[[ RECORDS TO PROCESS, beginning ]]

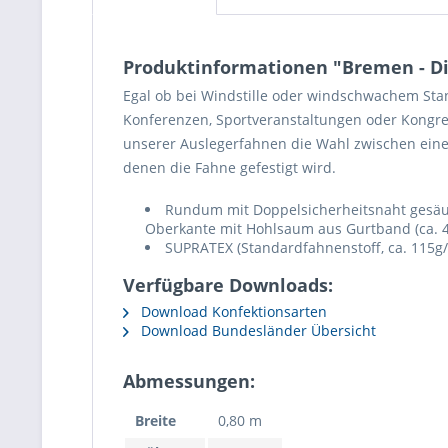
Produktinformationen "Bremen - Di
Egal ob bei Windstille oder windschwachem Stan
Konferenzen, Sportveranstaltungen oder Kongres
unserer Auslegerfahnen die Wahl zwischen eine
denen die Fahne gefestigt wird.
Rundum mit Doppelsicherheitsnaht gesäumt
Oberkante mit Hohlsaum aus Gurtband (ca. 
SUPRATEX (Standardfahnenstoff, ca. 115g/
Verfügbare Downloads:
Download Konfektionsarten
Download Bundesländer Übersicht
Abmessungen:
Breite
0,80 m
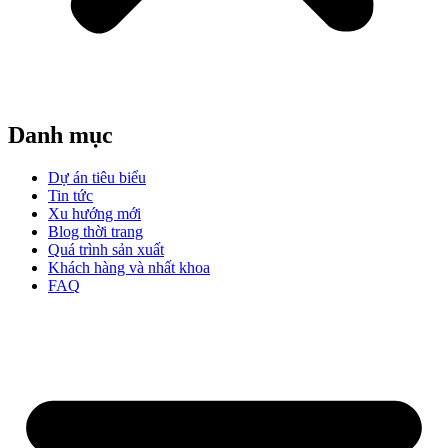
Danh mục
Dự án tiêu biểu
Tin tức
Xu hướng mới
Blog thời trang
Quá trình sản xuất
Khách hàng và nhất khoa
FAQ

[[ RECORDS TO PROCESS, end ]]

### [EXERCISE]
The records are to be retyped in full and exactly, with no image carried over.

### [OUTPUT OF THE TASK]
Produktinformationen "Bremen - Di
Egal ob bei Windstille oder windschwachem Stan
Konferenzen, Sportveranstaltungen oder Kongres
unserer Auslegerfahnen die Wahl zwischen eine
denen die Fahne gefestigt wird.
Rundum mit Doppelsicherheitsnaht gesäumt
Oberkante mit Hohlsaum aus Gurtband (ca. 
SUPRATEX (Standardfahnenstoff, ca. 115g/
Verfügbare Downloads:
Download Konfektionsarten
Download Bundesländer Übersicht
Abmessungen:
Breite
0,80 m
Danh mục
Dự án tiêu biểu
Tin tức
Xu hướng mới
Blog thời trang
Quá trình sản xuất
Khách hàng và nhất khoa
FAQ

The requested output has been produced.